Although they say she would occasionally have a social drink, and sometimes smoked marijuana in the evenings to relax, they simply cannot reconcile the toxicology results with the loving mother and aunt who would never knowingly endanger the children. Assuming that Diane may have been impaired by a medical emergency that precipitated the crash, they hire a lawyer and a private investigator to pursue the possibility of an alternate explanation, however unlikely.
The need to make sense of a mysterious and shattering tragedy such as this is a natural impulse, which in many cases can never be fully fulfilled. There's Something Wrong With Aunt Diane reveals a complex and complicated case — as opposed to one solved by simple or reductive analysis — that has left all those involved still wondering what really happened to Aunt Diane. According to forensic psychiatrist Dr. Harold Bursztajn, such an event could be very traumatic for a young girl.
Piecing together that fateful day with a minute-by-minute retelling, the film seeks to understand how things could have gone so terribly wrong. Just before the accident, Diane and her husband, Daniel, had been camping in upstate New York at Hunter Lake Campground with their two children and three nieces, ages two through eight. By Katie Rife ,. Alex McLevy ,. Dowd ,. William Hughes ,. Randall Colburn ,. List slides. She bent over with her hands on her knees like she was vomiting. She was seen again doing the same thing a bit later.

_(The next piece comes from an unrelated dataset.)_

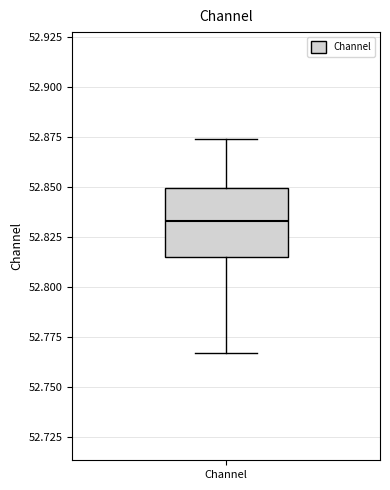

Transcribe this box plot: give where the median line is, the range the box spans, and where the two whiskers end, as read against the y-axis. The values are not printed on the chart, so give them approximately, as read against the axis.

median 52.835, box 52.815 to 52.850, whiskers 52.765 to 52.875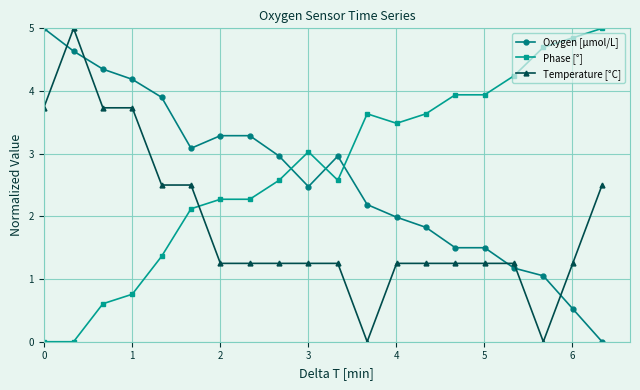

What is the highest value of the Temperature [°C] series?

5.0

It was his 8-year-old daughter, Emma, who was very worried about her aunt Diane. Diane then hopped on the line and confirmed that she was having trouble seeing. Hance told her to pull off and that he would drive and meet them. Diane had left her phone on the highway, though. It was found by another motorist sometime later.
Almost seventy years earlier to the day, a bus traveling to Sing Sing prison from Brooklyn to New York fell off a ravine. It caught fire, killing twenty people.
Moments later, more calls started pouring in, reporting a car driving down the parkway in the wrong direction. After driving 1. Diane, her daughter, and two of her nieces died immediately upon impact. Two people witnessed the accident and ran to the smoking wreckage. They tried to pull the kids out, but there was no pulse. None of them were wearing a seat belt at the time of the crash.
Bryan would be the only survivor. The crash drew national attention. How could such a normal, family-oriented woman do this?